**STUDY TEXT**
Run the Script on SQL Server 2005
Now you should have a pretty large .sql file on your 2008 server. This very large file can present its own challenges, because most editors won’t be able to load it, making it difficult to edit, run, and debug if a problem occurs. The .sql file I had to deal with was about 640 MB – too large for Notepad, Wordpad, Notepad++, Notepad2, Metapad, TED Notepad, or SSMS.
Free Text Editors Capable of Editing Large Files
Most text editors that support editing large files are commercial. However, there are a few free editors that can handle such files. The friendliest of the pack is AkelPad. This notepad replacement will open files using available memory and boasts several plugins that make it a capable code editor with minimal user effort. Other notable free text editors that support large files are Emacs and Vim. These editors are very powerful, but at the cost of a steep learning curve. If you’ve never used them before and don’t want to take the time to learn how these editors work, I will point you back to AkelPad.

**TASK OBJECTIVE**
In the passage about handling a large .sql file, replace "AkelPad" with "Notepad3" and give again the part that opens with the words containing "Free Text Editors Capable" and closes with "back to AkelPad.".

[Collected data]

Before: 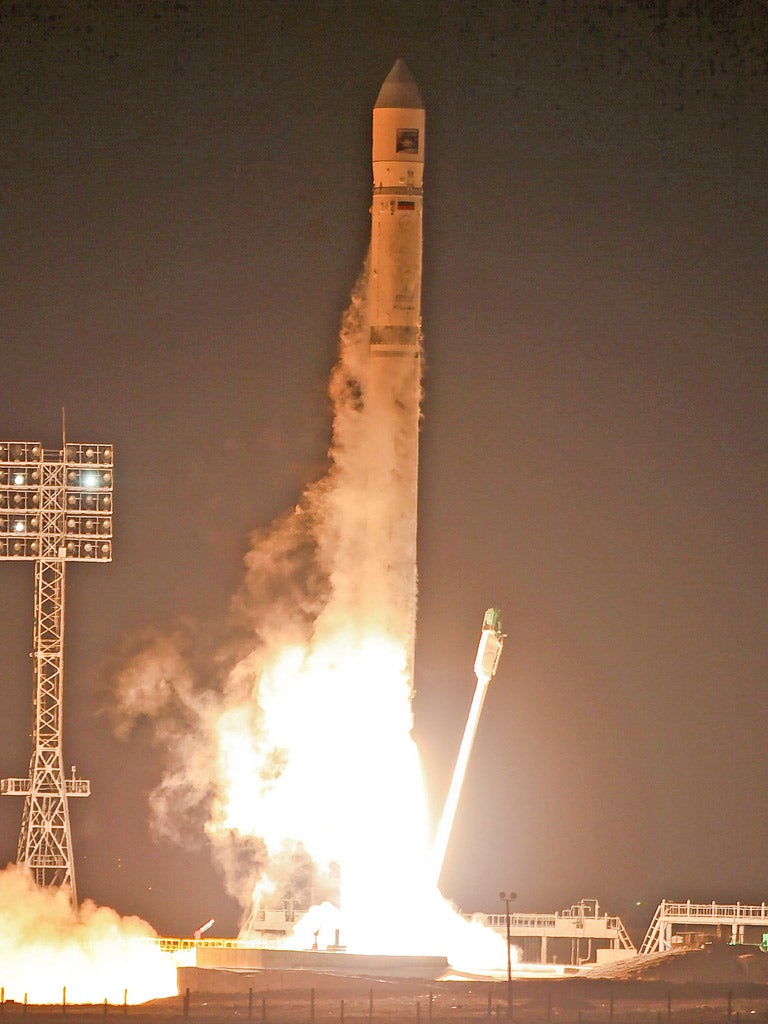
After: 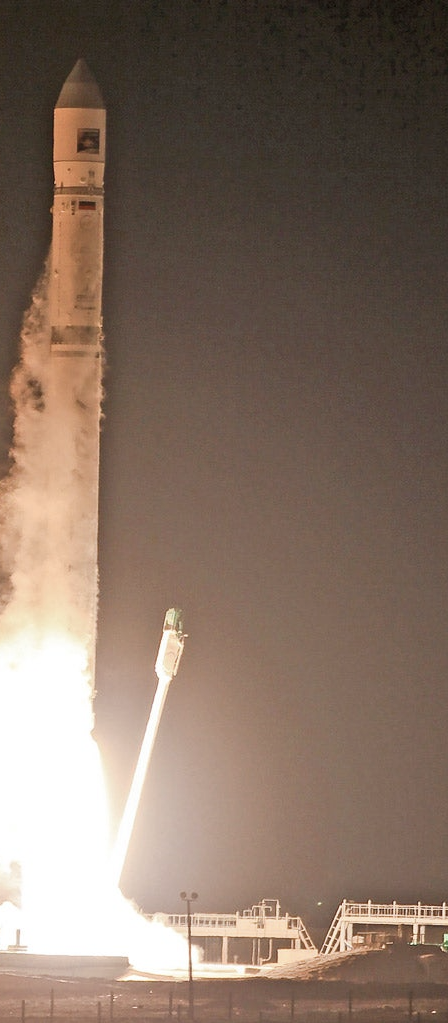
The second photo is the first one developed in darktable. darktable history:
contrast brightness saturation: contrast 0.103, saturation -0.35
crop: left 41.629%
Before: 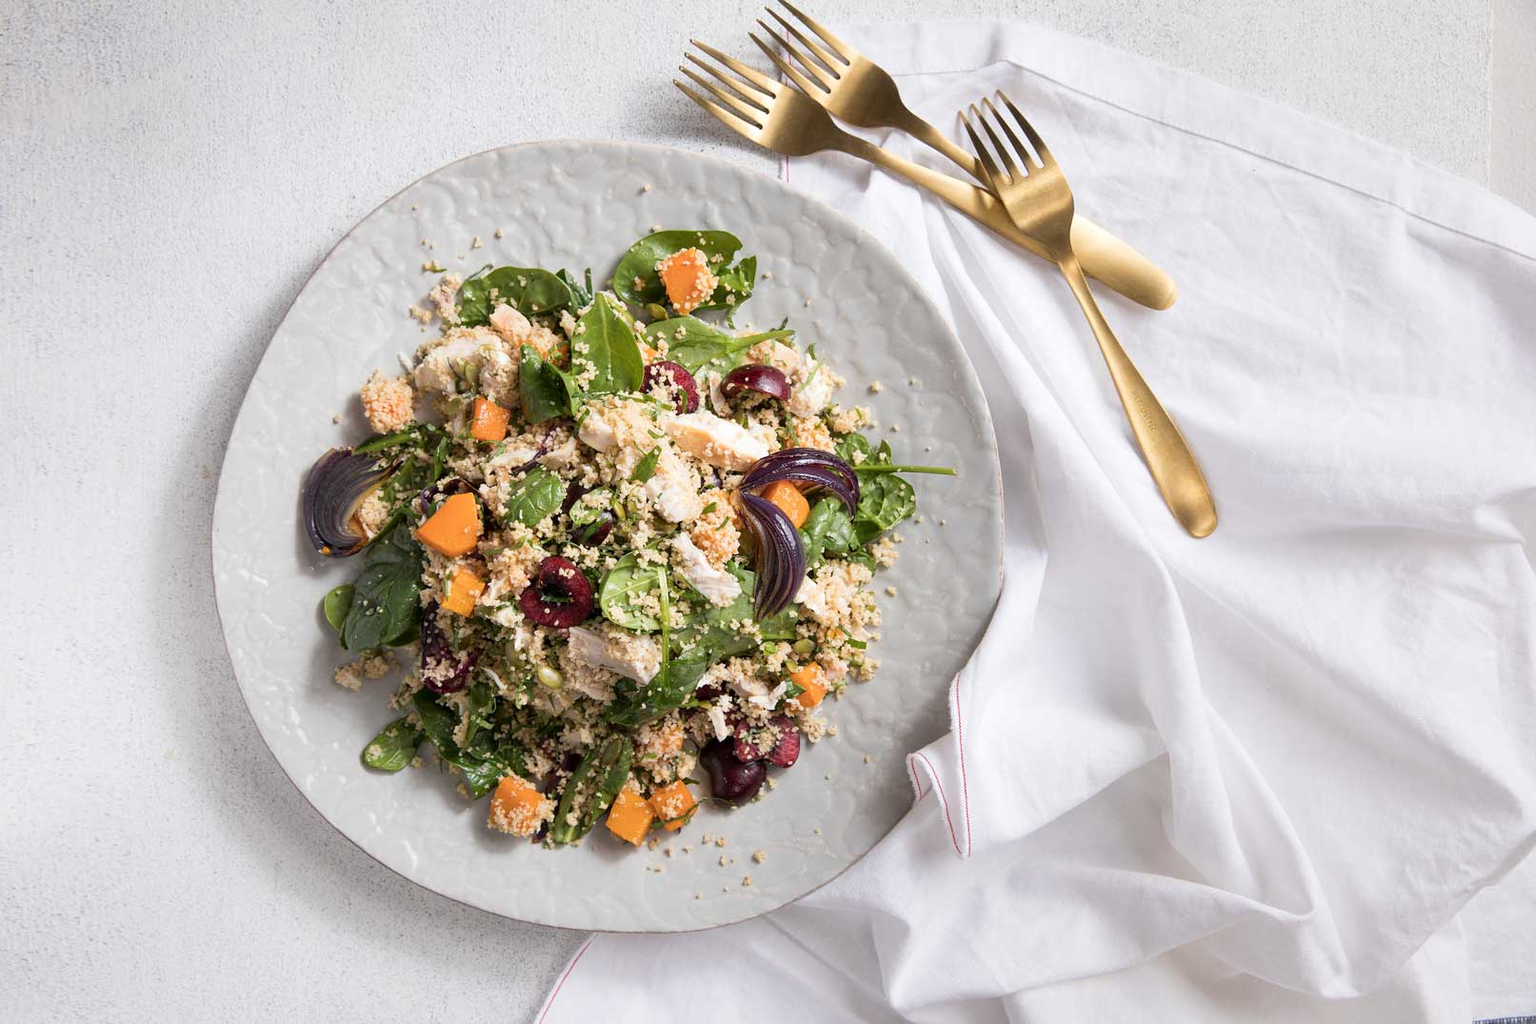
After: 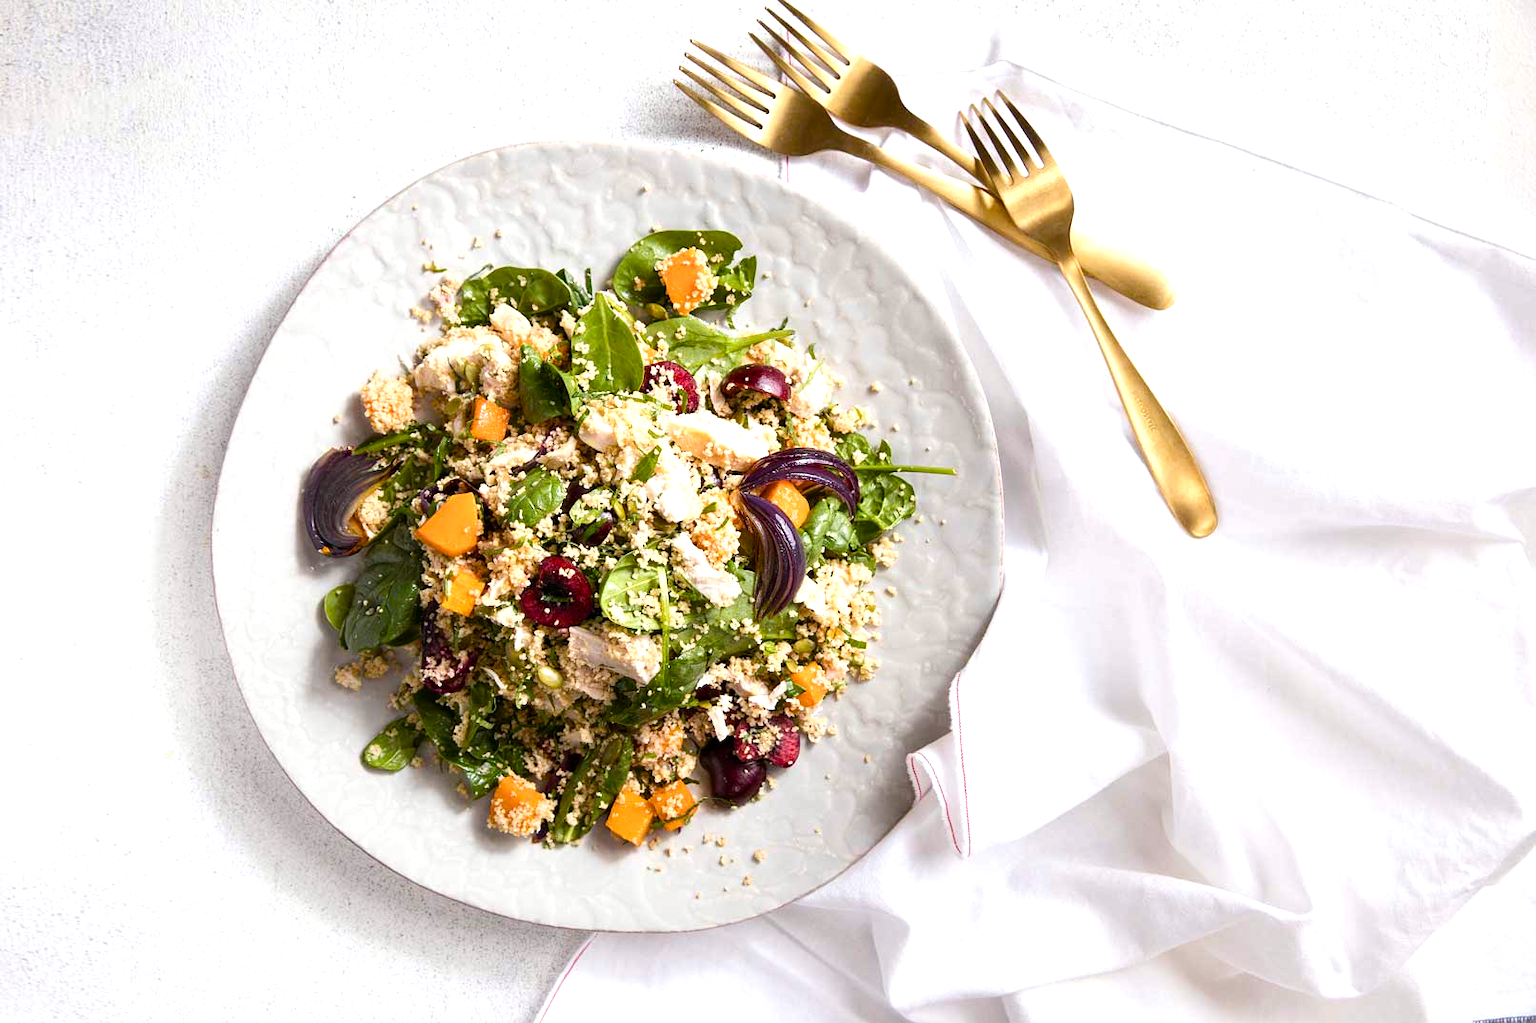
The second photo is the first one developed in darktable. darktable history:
color balance rgb: power › chroma 0.304%, power › hue 22.38°, highlights gain › luminance 14.875%, perceptual saturation grading › global saturation 20.339%, perceptual saturation grading › highlights -19.999%, perceptual saturation grading › shadows 29.673%, global vibrance 20%
tone equalizer: -8 EV -0.42 EV, -7 EV -0.401 EV, -6 EV -0.323 EV, -5 EV -0.239 EV, -3 EV 0.241 EV, -2 EV 0.363 EV, -1 EV 0.386 EV, +0 EV 0.431 EV, edges refinement/feathering 500, mask exposure compensation -1.57 EV, preserve details guided filter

**ANSWER TO THE PROBLEM**
Free Text Editors Capable of Editing Large Files
Most text editors that support editing large files are commercial. However, there are a few free editors that can handle such files. The friendliest of the pack is Notepad3. This notepad replacement will open files using available memory and boasts several plugins that make it a capable code editor with minimal user effort. Other notable free text editors that support large files are Emacs and Vim. These editors are very powerful, but at the cost of a steep learning curve. If you’ve never used them before and don’t want to take the time to learn how these editors work, I will point you back to Notepad3.